The results of # hotelfacts are based on the opinions that Twitter users shared using this tag, and can be divided into five main areas: technology, equipment and facilities, internal processes associated with the use of facilities, F & B (food and beverages ) and customer experience.
Observations and user comments have affected specific aspects, some more frequently than others. These aspects have been classified, depending on the repetition frequency, assigning a score of 1 to 5 (1 represents the lowest frequency, 5 to the maximum frequency). Wi-Fi in hotels, more outlets and technology available to the client, breakfast quality, flexibility in hours of check in and check-out, and a more friendly, approachable and friendly, have been the most discussed and requested by users who participated in this experience.
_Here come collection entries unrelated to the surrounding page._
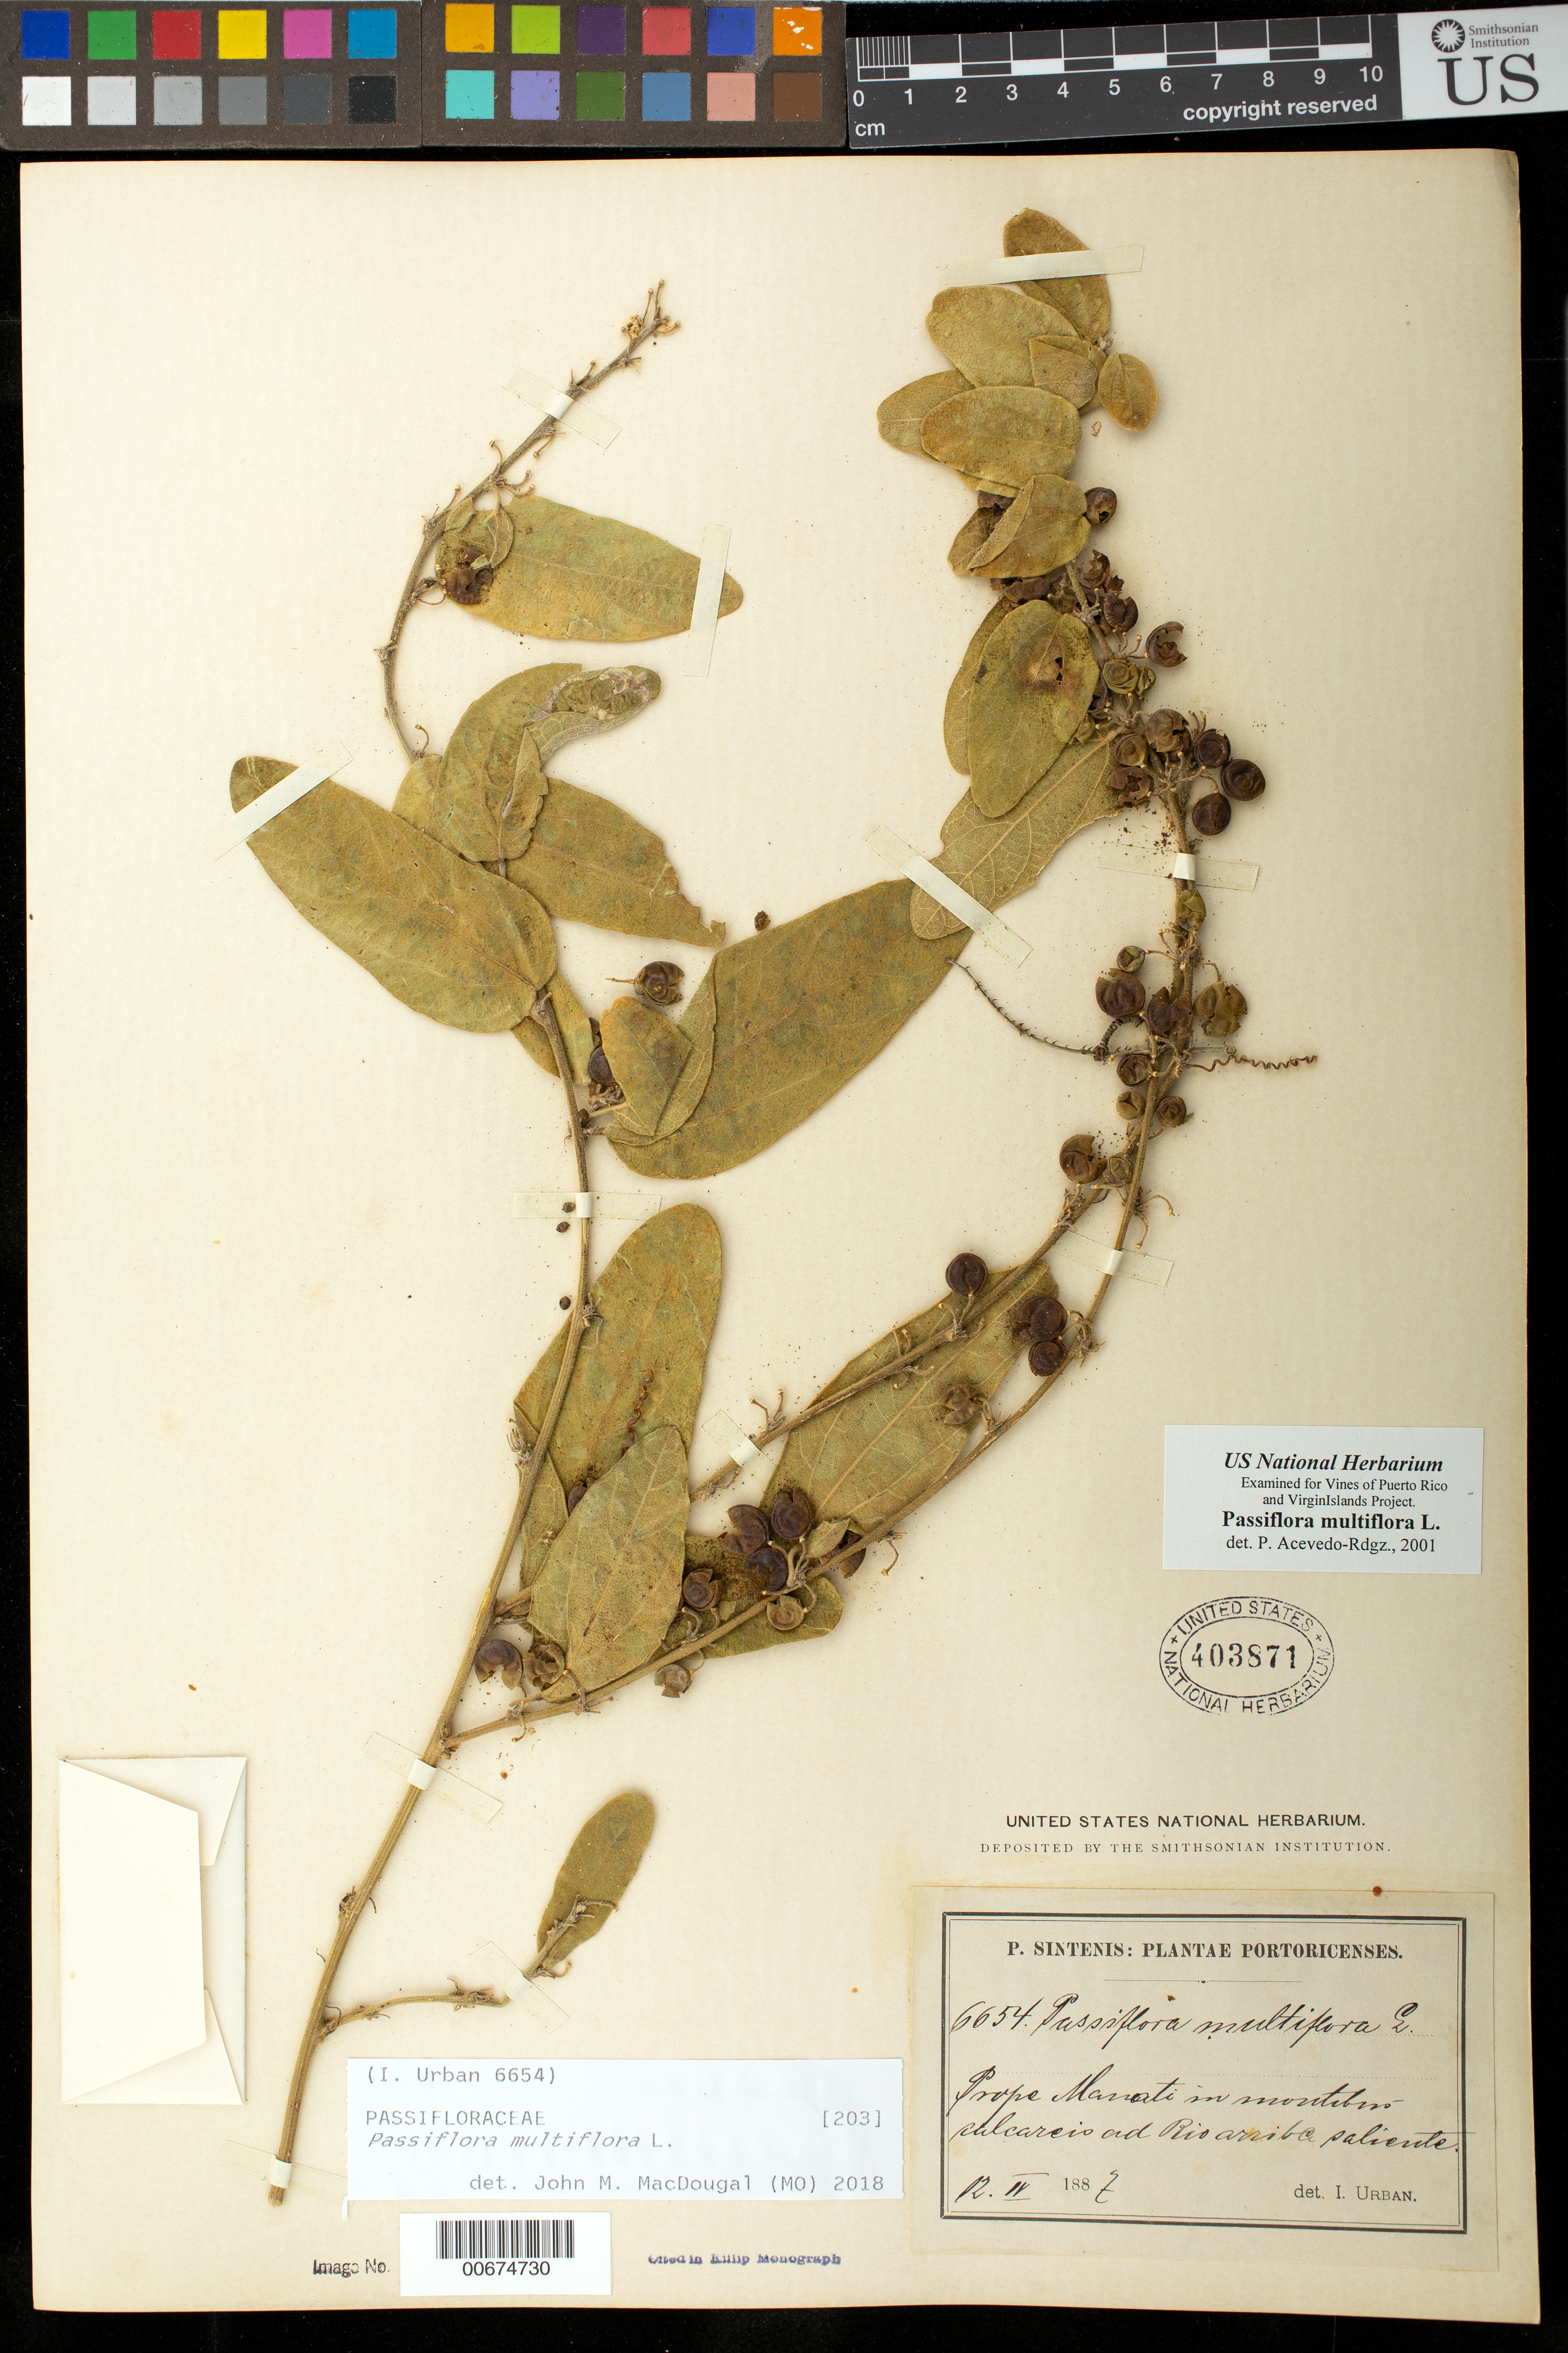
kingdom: Plantae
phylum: Tracheophyta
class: Magnoliopsida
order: Malpighiales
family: Passifloraceae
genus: Passiflora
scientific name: Passiflora multiflora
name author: L.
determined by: MacDougal, John M.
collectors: I. Urban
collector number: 6654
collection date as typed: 14 Jan 1885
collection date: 1887-04-12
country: Puerto Rico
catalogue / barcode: US 403871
How and when did # hotelfacts
This year, we have taken the first long vacation at Easter, to repeat the initiative on Twitter, which last year became a trending topic, and start a new conversation that has taken the vast collective intelligence of social networks. With # hotelfacts we have tried to find commonalities that improve operational aspects of events or, apparently, do not respond to a business logic or customer clear and that can be extrapolated to other hotels or at least a representative number of establishments.
This year also we have had the valuable collaboration of Pirendo, Spanish leading company dedicated to intelligence and analytics in social media, which shall make a quantitative study of the initiative # hotelfacts, and ITH complemented by qualitative analysis created by the Spanish firm Díptere. All this work is summarized in a series of recommendations that any hotel can be applied to improve aspects related directly to the customer experience, and is available to all professionals in the hospitality industry, with the aim of increasing the competitiveness of the sector.

You can download the full report # hotelfacts on our website.

The report details the main areas where customers find the service they receive satisfactory or unsatisfactory.